The Itanium contains four pipelined FMAC units (Floating-point Multiply Add Calculator). The primary two are each capable of processing two single-precision, two double precision, or two double-extended-precision floating-point operations per clock. That yields up to 3.2GFLOPS of highly precise floating point processing.
There are an additional two FMACs tuned for 3D applications. They are each capable of processing up to two single-precision floating-point operations per clock. That yields another 3.2GFLOPS of single-precision processing power. All together, the Itanium has a theoretical max of 6.4GLOPS of single-precision floating point processing power.
There are four pipelined ALUs (Arithmetic Logic Unit) in the original Itanium. Each can process one integer calculation per cycle. They can also process MMX type instructions. While the Itanium has the potential to be a massive floating-point powerhouse, its integer performance also has tremendous potential.
The Itanium will come with 128 floating point and 128 integer registers. When processing up to 20 operations in a single clock, the registers give plenty of room for data inside the processor.

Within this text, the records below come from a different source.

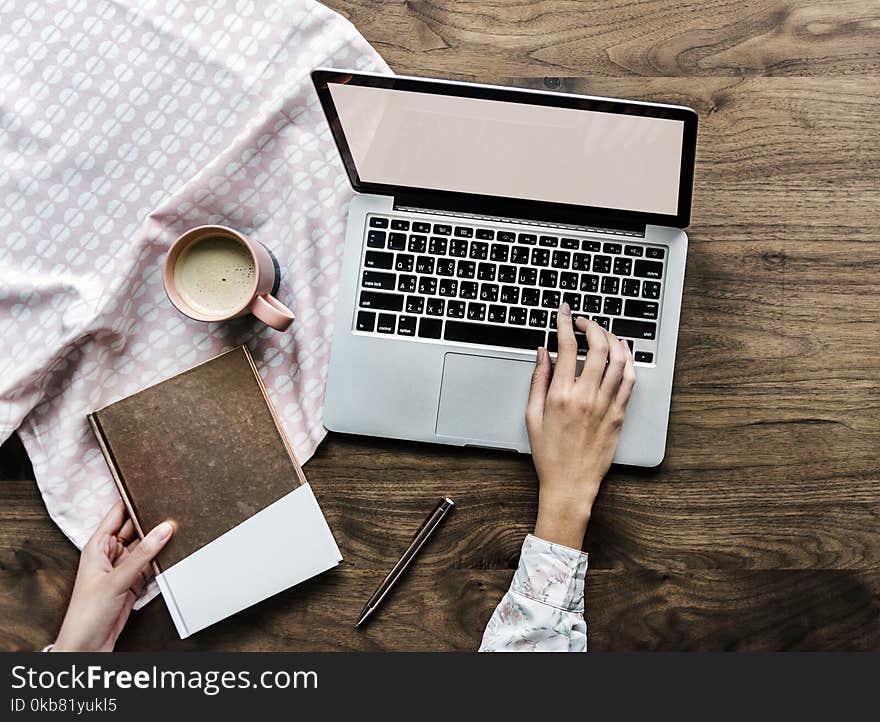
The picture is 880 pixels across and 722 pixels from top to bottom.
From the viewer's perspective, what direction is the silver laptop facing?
toward the camera
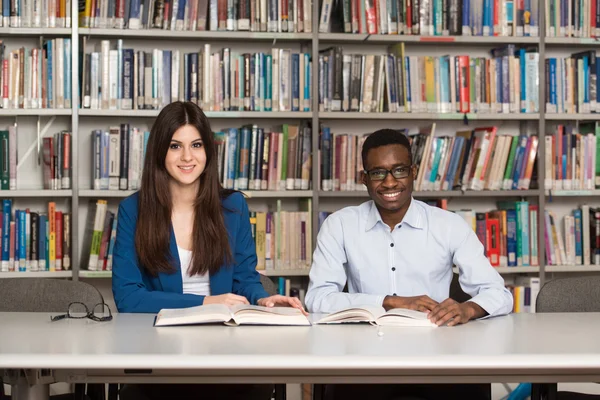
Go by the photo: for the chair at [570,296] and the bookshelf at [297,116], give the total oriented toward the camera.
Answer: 2

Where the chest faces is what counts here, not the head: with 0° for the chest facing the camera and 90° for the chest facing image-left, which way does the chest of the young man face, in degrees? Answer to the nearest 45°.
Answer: approximately 0°

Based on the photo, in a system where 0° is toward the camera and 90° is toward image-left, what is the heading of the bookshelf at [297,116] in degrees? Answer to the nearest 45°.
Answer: approximately 0°

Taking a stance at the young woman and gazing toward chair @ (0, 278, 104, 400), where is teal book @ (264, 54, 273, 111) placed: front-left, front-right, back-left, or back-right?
back-right

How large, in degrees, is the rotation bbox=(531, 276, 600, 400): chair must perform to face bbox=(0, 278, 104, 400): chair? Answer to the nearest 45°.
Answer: approximately 90° to its right

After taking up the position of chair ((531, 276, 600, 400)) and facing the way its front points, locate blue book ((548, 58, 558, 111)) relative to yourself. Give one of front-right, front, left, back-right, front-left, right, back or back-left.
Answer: back

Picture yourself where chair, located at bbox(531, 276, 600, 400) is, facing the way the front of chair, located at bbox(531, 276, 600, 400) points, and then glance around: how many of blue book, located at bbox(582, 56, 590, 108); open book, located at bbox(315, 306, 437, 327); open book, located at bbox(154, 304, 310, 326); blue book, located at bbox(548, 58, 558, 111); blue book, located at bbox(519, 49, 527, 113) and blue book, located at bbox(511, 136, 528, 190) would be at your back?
4
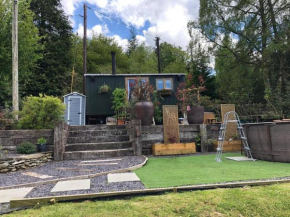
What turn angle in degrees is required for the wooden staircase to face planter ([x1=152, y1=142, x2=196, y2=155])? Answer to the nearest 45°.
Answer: approximately 90° to its left

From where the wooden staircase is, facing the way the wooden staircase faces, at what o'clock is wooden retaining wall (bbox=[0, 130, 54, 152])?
The wooden retaining wall is roughly at 3 o'clock from the wooden staircase.

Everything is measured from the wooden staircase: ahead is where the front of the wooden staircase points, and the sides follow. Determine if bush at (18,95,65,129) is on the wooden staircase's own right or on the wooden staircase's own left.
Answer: on the wooden staircase's own right

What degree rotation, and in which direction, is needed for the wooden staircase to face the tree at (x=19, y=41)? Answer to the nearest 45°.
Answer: approximately 135° to its right

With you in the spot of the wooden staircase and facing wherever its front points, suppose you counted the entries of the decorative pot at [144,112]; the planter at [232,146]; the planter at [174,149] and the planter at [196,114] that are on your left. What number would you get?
4

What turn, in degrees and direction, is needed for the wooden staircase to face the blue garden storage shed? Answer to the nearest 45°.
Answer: approximately 180°

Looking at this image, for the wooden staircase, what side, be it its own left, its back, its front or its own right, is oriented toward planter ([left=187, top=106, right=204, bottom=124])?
left

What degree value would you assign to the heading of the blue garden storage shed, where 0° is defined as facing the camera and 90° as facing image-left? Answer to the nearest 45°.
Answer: approximately 0°

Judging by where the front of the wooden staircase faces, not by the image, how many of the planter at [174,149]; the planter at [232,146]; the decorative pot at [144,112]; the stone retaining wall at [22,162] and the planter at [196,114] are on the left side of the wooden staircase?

This reduces the chances of the execution of an instruction being delayed because data could not be held locally. This is especially important since the Itanium can process up to eight floating-point operations in a single clock. With the possibility of eight operations running in a single clock, having too few registers could be a serious bottleneck.
The registers also have the ability to rotate. Rotating registers allows the processor to perform an operation on multiple software accessible registers in turn. This increases CPU pipeline utilization and efficiency when dealing with streams of data to process.